In the FSCA Intergovernmental Working Group (IFWG) research report it said they were also finding it difficult to find scale against the large companies that dominate the financial services sector.

The report said South African regulators had been slow to formulate and communicate a clear stance on the fintech industry. The aim of the research was to get a clearer understanding of the fintech market.

Fintech is technology-enabled financial innovation that can lead to new business models, applications, processes and products, and is transforming the financial services sector globally.

As a result of the research project, the IFWG said it planned to launch an online portal this year consisting of a fintech innovation hub and a fintech database.

The report focused on more than 200 South African-based small, start-up, agile and independent fintech businesses, founded within the past 11 years.

The largest and most mature of these in terms of financial services sector segments, was payments, with 68 entities actively operating in this segment.

Most payment fintechs were third-party payment providers or payment services providers that offer retailers the ability to accept electronic payments via a number of payment rails (credit card, direct debit, bank transfer, and real-time bank transfer).

The second largest segment is B2B Tech support, with 48 operational entities. These companies use technology, either developed in-house or through partnerships or equity stakes in start-up businesses, to increase speed, improve efficiency, and make financial services more accessible

The crypto payments sub-segment, however, was immature, the report noted. Platforms such as Luno and VALR provide crypto wallets, but these fintechs were mainly crypto currency trading platforms.

The lending segment is made up of 28 fintechs, with 18 providing online lending services. Nine platforms provide funding to small medium enterprises and nine platforms provide personal loans.

The Savings & Deposit segment comprised 14 fintechs, including four digital banks and digital community savings platforms, the report said.

New digital banks were expected to disrupt the market and were recording increasing consumer numbers.
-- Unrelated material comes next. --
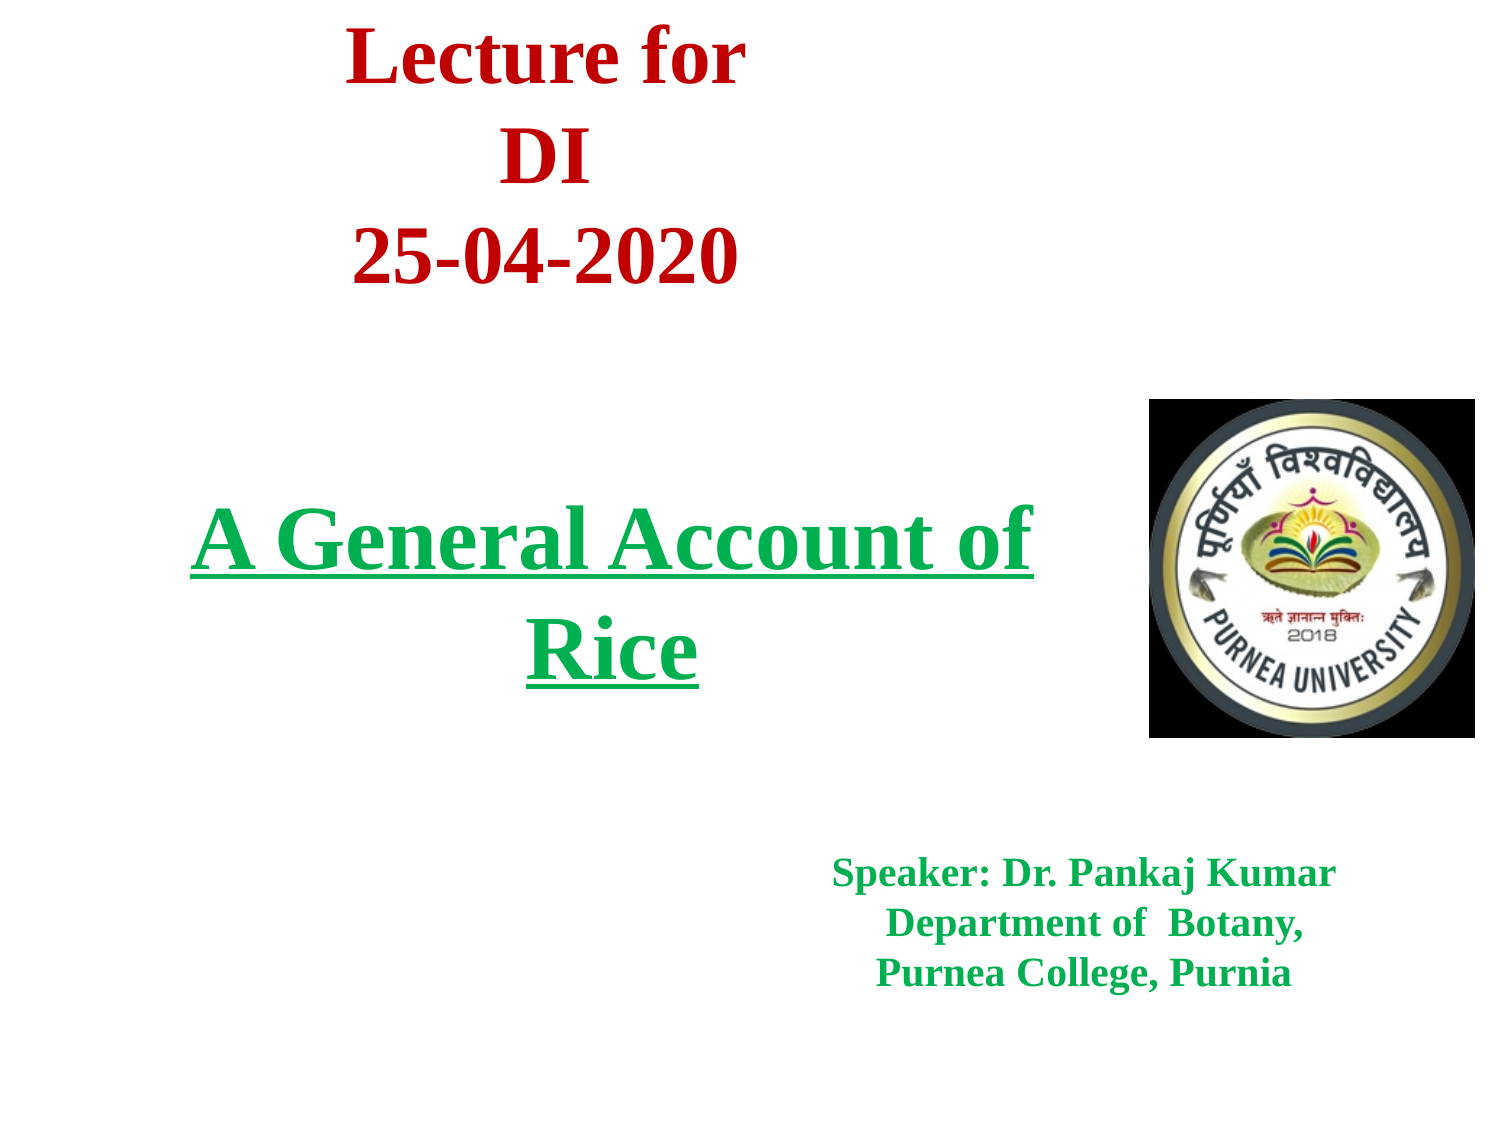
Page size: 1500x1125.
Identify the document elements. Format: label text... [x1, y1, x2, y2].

TymeBank was reportedly signing 5 000 new customers a week.

Hello Paisa, which already provides payments solutions and has also launched a digital bank, was expected to leverage the 1.2 million users.

The report said there were 22 insurtech firms, with most being digital distributors (12) and peer-to-peer insurance fintechs (six). Digital distribution refers to offering traditional insurance products through digital channels.

There weare 16 fintechs under the Investment segment, seven being robo-advisory, five personal finance management and four small business finance management.

Crowd investing was in the early stages, with only one true equity crowdfunding platform. Although South Africa had a number of crowdfunding platforms, almost all of these support reward-based crowdfunding, the report said.